Software currently used by the BBC World Service to detect hostile governments around the world blocking their websites will be significantly upgraded. The new programs will have far more sensitive—and far more frequently updated—information on user metrics that will aggregate drastic drops in service country-by-country, something that has been a bit of a weak spot for them in the past. According to The Guardian's Ben Dowell, the BBC World Service is currently forced to rely on reports from foreign users in order to find out about government blockages—their metrics dashboard apparently does not have the capability right now.
Additional funding will help pay for a network of proxy servers in undisclosed foreign countries that will allow citizens living under repressive regimes to access BBC websites. Although Iran has regularly blocked access to the BBC Persian website in the past, China is the best-known practitioner of internet-addressed based censorship.
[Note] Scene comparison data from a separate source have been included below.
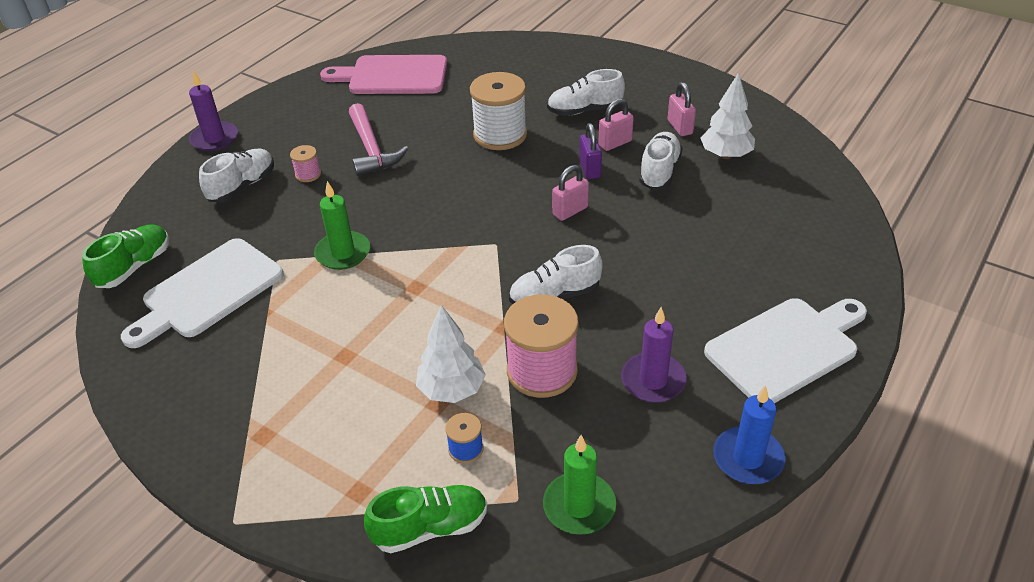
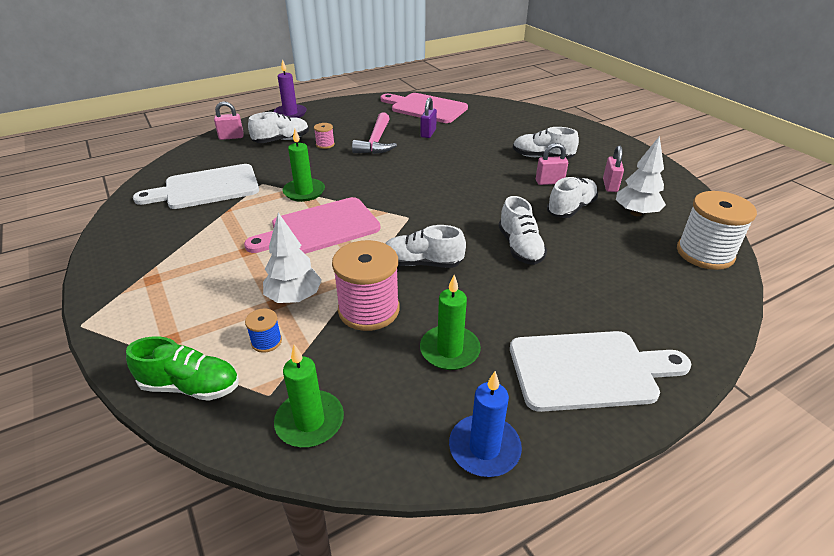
camera: 25 degrees right, 5 degrees down
(134, 267) = (182, 163): green shoe -> none
(406, 295) = (320, 228): none -> pink cutting board
(500, 135) = (468, 155): white spool -> white spool (705, 253)
(570, 211) = (480, 213): pink padlock -> pink padlock (231, 137)
(590, 169) = (517, 192): purple padlock -> purple padlock (428, 133)
(640, 239) = (520, 247): none -> white shoe
(653, 380) = (449, 350): purple candle -> green candle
Most interestingly, part of the sum will also be dedicated to implementing specialized anti-television and radio jamming services for the BBC. While the BBC has not been forthcoming on the technologies they'll use to beam television signals onto sets located in hostile regimes, it's safe to make some educated guesses about how they will do it. Jamming of terrestrial and satellite television signals, along with radio signals, can be defeated with complicated antenna and software-based solutions.
Other funds will be dedicated to a propaganda campaign centered around educating BBC World Service users on the basics of using proxy servers and how to educate non-computer savvy listeners on the basics of accessing the Beeb via computer workarounds.
While the idea of the United States government funding a British government radio station may seem to reek of a conflict of interest or of the BBC colluding with American aims, the decision is not surprising by any means.
Industry analyst Kim Andrew Elliott has noticed that USAID has been sending the BBC World Service Trust funds in order to help Nigerian radio stations replace "dilapidated equipment" back in February. USAID is a government agency providing economy and humanitarian assistance around the world. This means that USAID was, essentially, funding British public diplomacy.
The BBC World Service's recent budget cuts mean that finding new funding solutions have been a priority for the news agency. But for the British, having the American government fund technological innovation at a beloved (and partially publicly funded) institution may open a Pandora's Box of future issues.